Making Change: Responding to the Challenge of Globalization
China isn't really the kind of place where most people mow their lawns every weekend. But Curtis Moll does. As chairman of Medina based MTD products, he's confident that a Chinese manufacturer could never produce as good a product as his lawn mowers. However, that doesn't mean MTD's letting its guard down. The company still has to compete against foreign manufacturers, and to do that it needs to keep its costs low while still producing a valuable, affordable product. And if that means making less of an all-American made product, so be it.
Curtis Moll: 70% of our cost is in purchased components and so even though we want to assemble and make sure the bulk of our product that has to go to the customer is assembled close to the customer, components have to come from the lowest cost points in the world.
That could be from China, Mexico or India, which means that somewhere, an American manufacturer is losing a sale. Now, you might think that this is exactly why American manufacturing is suffering, but Moll and his associate Dieter Kaesgen say it doesn't have to go that way. For example, when a Chinese manufacturer wanted $210,000 to make a set of tools, MTD found a way to do the same for less.
Dieter Kaesgen: And we went to work with out tooling people to try to figure out, is there a way we can produce these parts at that cost or lower. And we found a way to make it at a lower cost. So it means being innovative, trying different process and different approaches to how you make things.
In other words, the maxim holds true: the key to success is innovation. It's exactly how MTD is rising to the challenge that globalization presents.
Ultimately, such innovation will benefit the whole region if more companies tap their resources - because as David Yen, executive director of the World Trade Center Cleveland says...
David Yen: Globalization: a reality.
And it's not going away. Yen says that means manufacturing jobs may not be so bountiful in Northeast Ohio anymore, but whining about it doesn't solve the problem.
David Yen: As a manufacturing center, it's natural for us to feel like we're victims. OK. How long can a victim - whether its personal or community - how long can you remain a victim before it loses its esteem and before it chains you down. The mind set needs to change to: globalization presents an opportunity to us.
Yen says through partnerships with foreign companies, for instance, Northeast Ohio industries could produce a product less expensively or penetrate new markets. There's just one caution says Susan Helper, professor of economics at the Case Weatherhead School of Management: It's not clear that outsourcing labor abroad translates into helping the U.S. economy.
Susan Helper: We have people working at a nice standard of living here where they can at least think about perhaps sending their kids to college. And we take that job away and give it to someone who works in very terrible conditions, cannot form a union, cannot exercise religion freely - that doesn't seem to me like a net gain or worth it to pay a couple of dollars less at Wal-Mart.

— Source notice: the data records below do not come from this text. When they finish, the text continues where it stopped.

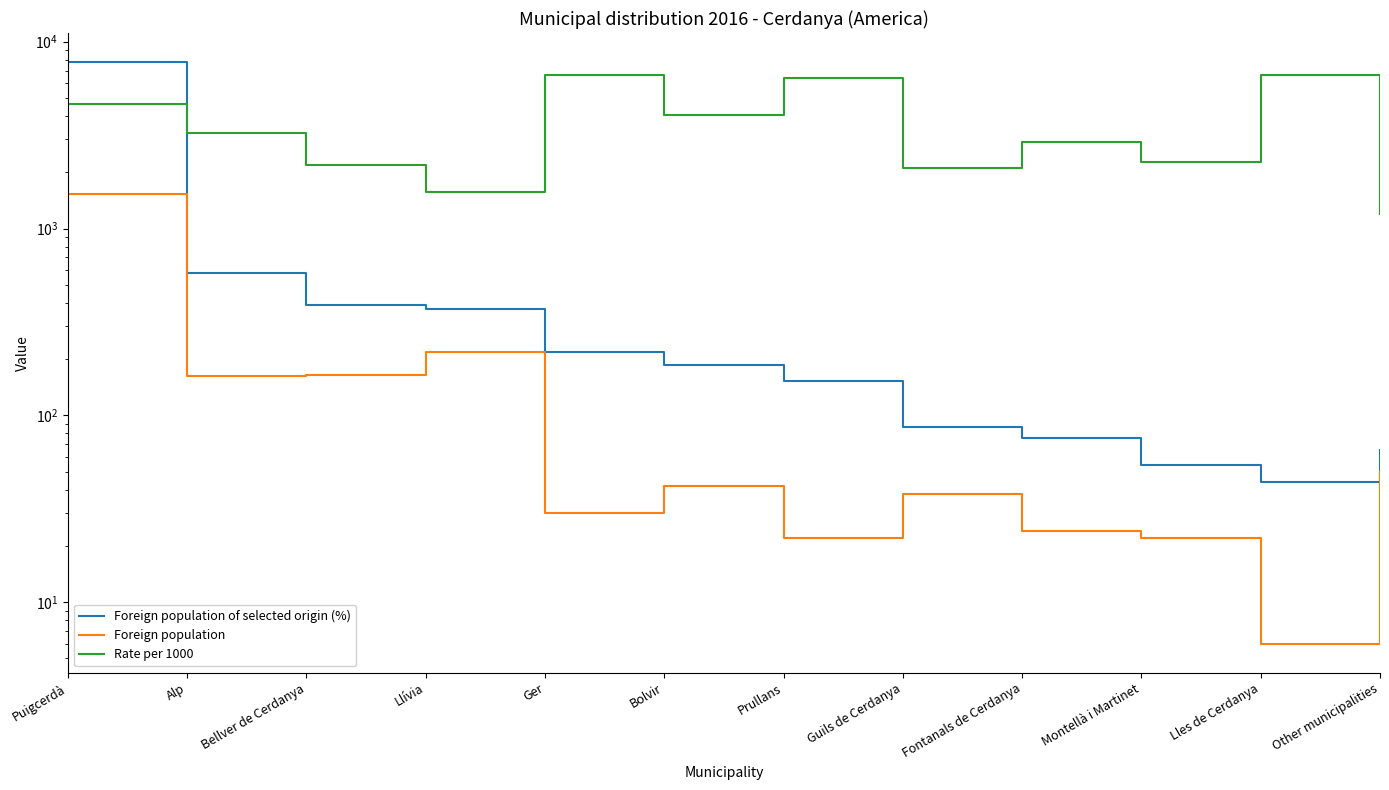

Is the value of Rate per 1000 at Alp greater than the value of Foreign population of selected origin (%) at Fontanals de Cerdanya?

Yes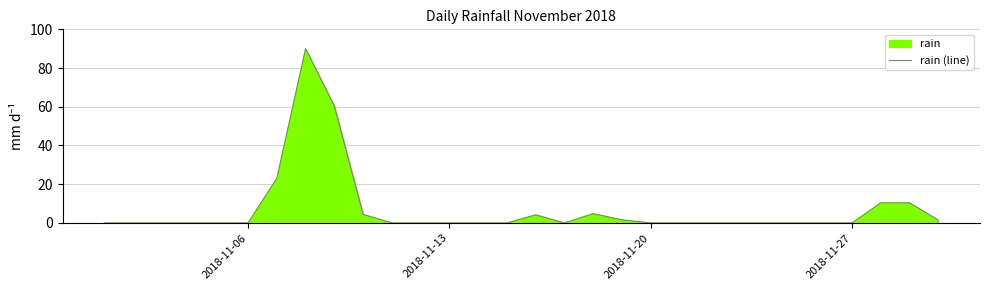

What is the greatest value displayed?

90.0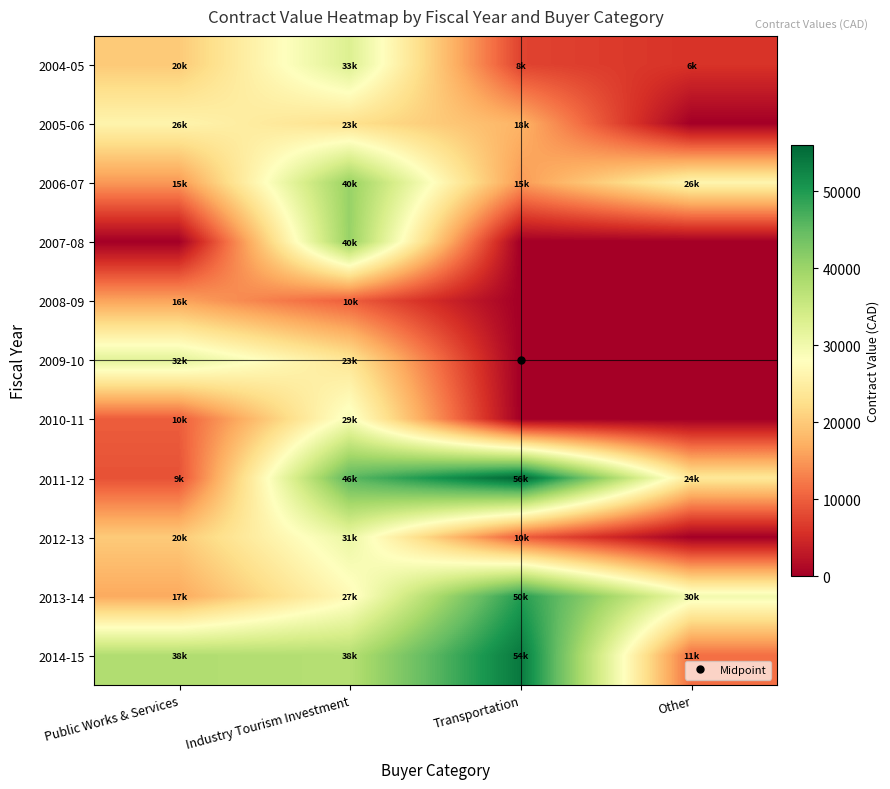

At Transportation, list the series in order from smallest to largest.

2007-08, 2008-09, 2009-10, 2010-11, 2004-05, 2012-13, 2006-07, 2005-06, 2013-14, 2014-15, 2011-12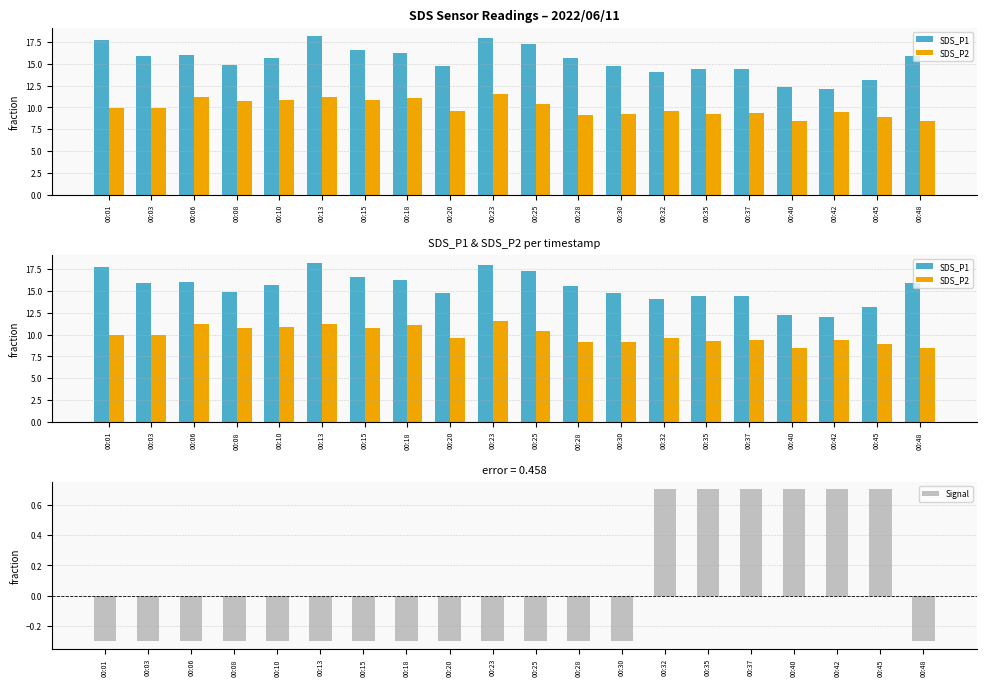

What is the total value across all series at 00:08?

25.2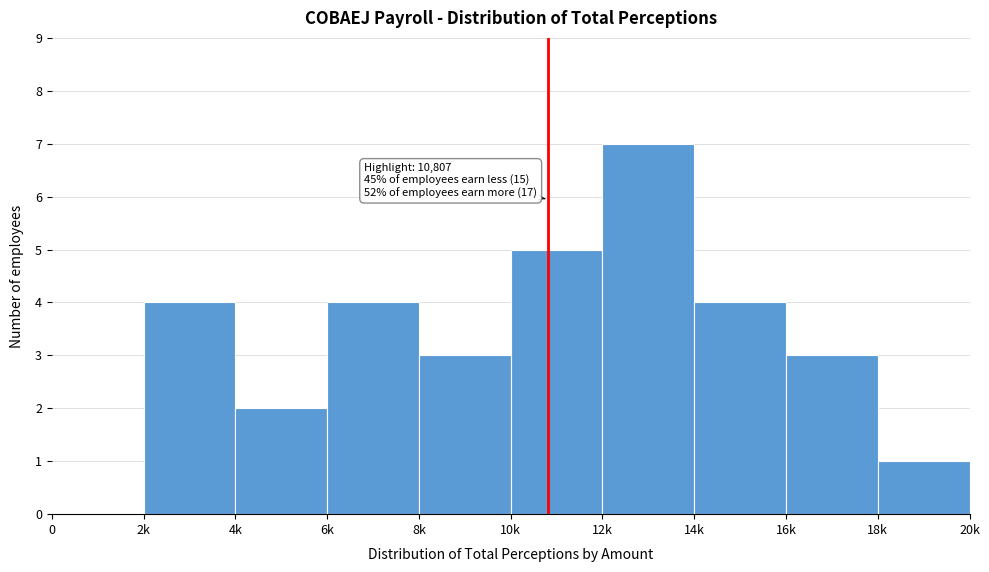

Reading left to right, transcribe all the data shown in this chart.

0=0	2k=4	4k=2	6k=4	8k=3	10k=5	12k=7	14k=4	16k=3	18k=1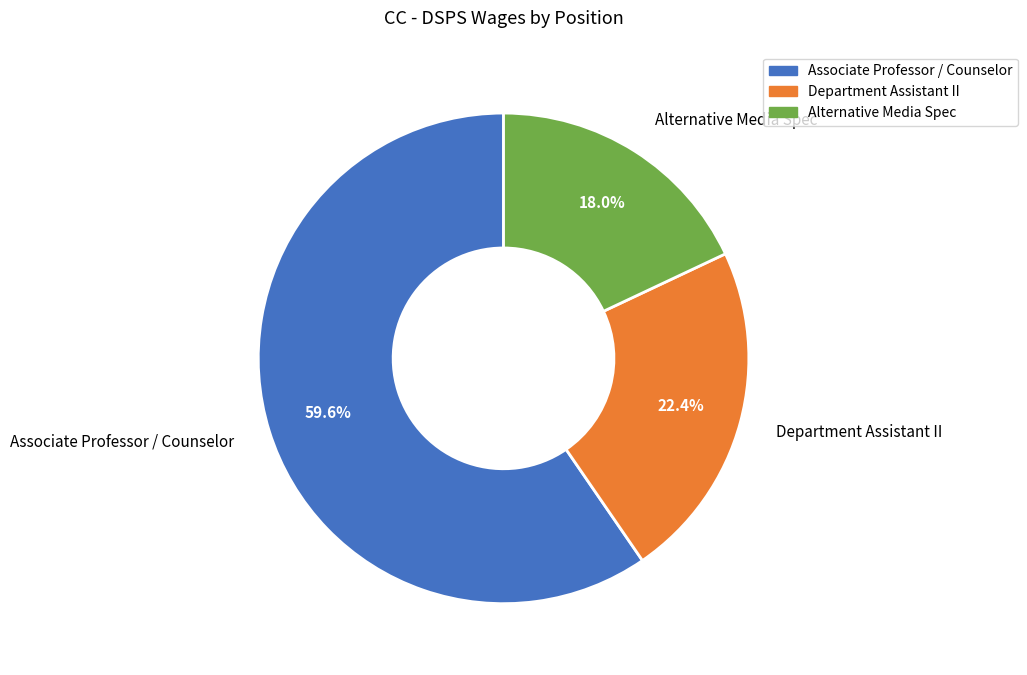

What is the total percentage of Associate Professor / Counselor and Department Assistant II?

82.0%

Furthermore, Helper says, it's not always cost-effective for a business to go abroad. Take the experience John Cachet had when first starting his software company IQS. Yes, software - the displacement of jobs to foreign workers is no longer a problem that falls solely on the shoulders of manufacturing; it's also affecting call centers, engineers and computer programmers. Outsourcing development of software seemed like a bargain to Cachet when he sought the services of an Indian company for a six-month project.
John Cachet: A six-month project turned into a three-year project. And the actual cost that they tried to recover was about ten times what they quoted. So this wasn't off a little and delayed a little, it was off a lot. And by the way, the final product that was delivered we threw away and rewrote.
Cachet understands the appeal of outsourcing low-skilled jobs and thinks it's reasonable to go abroad for cheaper labor, but he doubts that low-paid foreign workers pose a threat to the American IT workforce.
John Cachet: Whether you're a company or an individual, you have to provide value and get compensated for it. You need to take responsibility for that. It's nobody else's fault. And the folks that sit back and complain it's people outside of them, will be complaining today, tomorrow, six months from now, a year from now.
Cachet says American workers are the most creative in the world, but they need to capitalize on that or more jobs will disappear. Globalization doesn't have to be a threat to Northeast Ohio jobs, he says, not if the region's innovative and open to change. In Cleveland, Shula Neuman, 90.3.